Collect whole genome sequencing-related metrics. This tool computes metrics that are useful for evaluating coverage and performance of whole genome sequencing experiments. These metrics include the percentages of reads that pass minimal base- and mapping- quality filters as well as coverage (read-depth) levels. The histogram output is optional and for a given run, displays two separate outputs on the y-axis while using a single set of values for the x-axis. Specifically, the first column in the histogram table (x-axis) is labeled 'coverage' and represents different possible coverage depths. However, it also represents the range of values for the base quality scores and thus should probably be labeled 'sequence depth and base quality scores'. The second and third columns (y-axes) correspond to the numbers of bases at a specific sequence depth 'count' and the numbers of bases at a particular base quality score 'baseq_count' respectively.Although similar to the CollectWgsMetrics tool, the default thresholds for CollectRawWgsMetrics are less stringent. For example, the CollectRawWgsMetrics have base and mapping quality score thresholds set to '3' and '0' respectively, while the CollectWgsMetrics tool has the default threshold values set to '20' (at time of writing). Nevertheless, both tools enable the user to input specific threshold values.
java -jar picard.jar CollectRawWgsMetrics I=input.bam O=raw_wgs_metrics.txt R=reference_sequence.fasta INCLUDE_BQ_HISTOGRAM=true
MINIMUM_MAPPING_QUALITY (Integer) Minimum mapping quality for a read to contribute coverage. Default value: 0. This option can be set to 'null' to clear the default value.
MINIMUM_BASE_QUALITY (Integer) Minimum base quality for a base to contribute coverage. Default value: 3. This option can be set to 'null' to clear the default value.
COVERAGE_CAP (Integer) Treat bases with coverage exceeding this value as if they had coverage at this value. Default value: 100000. This option can be set to 'null' to clear the default value.

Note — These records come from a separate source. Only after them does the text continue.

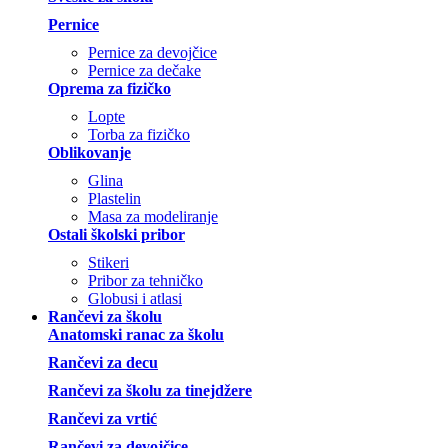
Pernice
Pernice za devojčice
Pernice za dečake
Oprema za fizičko
Lopte
Torba za fizičko
Oblikovanje
Glina
Plastelin
Masa za modeliranje
Ostali školski pribor
Stikeri
Pribor za tehničko
Globusi i atlasi
Rančevi za školu
Anatomski ranac za školu
Rančevi za decu
Rančevi za školu za tinejdžere
Rančevi za vrtić
Rančevi za devojčice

LOCUS_ACCUMULATION_CAP (Integer) At positions with coverage exceeding this value, completely ignore reads that accumulate beyond this value (so that they will not be considered for PCT_EXC_CAPPED). Used to keep memory consumption in check, but could create bias if set too low Default value: 200000. This option can be set to 'null' to clear the default value.
INPUT (File) Input SAM or BAM file. Required.
OUTPUT (File) Output metrics file. Required.
REFERENCE_SEQUENCE (File) The reference sequence fasta aligned to. Required.
STOP_AFTER (Long) For debugging purposes, stop after processing this many genomic bases. Default value: -1. This option can be set to 'null' to clear the default value.
INCLUDE_BQ_HISTOGRAM (Boolean) Determines whether to include the base quality histogram in the metrics file. Default value: false. This option can be set to 'null' to clear the default value. Possible values: {true, false}
COUNT_UNPAIRED (Boolean) If true, count unpaired reads, and paired reads with one end unmapped Default value: false. This option can be set to 'null' to clear the default value. Possible values: {true, false}
SAMPLE_SIZE (Integer) Sample Size used for Theoretical Het Sensitivity sampling. Default is 10000. Default value: 10000. This option can be set to 'null' to clear the default value.
INTERVALS (File) An interval list file that contains the positions to restrict the assessment. Please note that all bases of reads that overlap these intervals will be considered, even if some of those bases extend beyond the boundaries of the interval. The ideal use case for this argument is to use it to restrict the calculation to a subset of (whole) contigs. To restrict the calculation just to individual positions without overlap, please see CollectWgsMetricsFromSampledSites. Default value: null.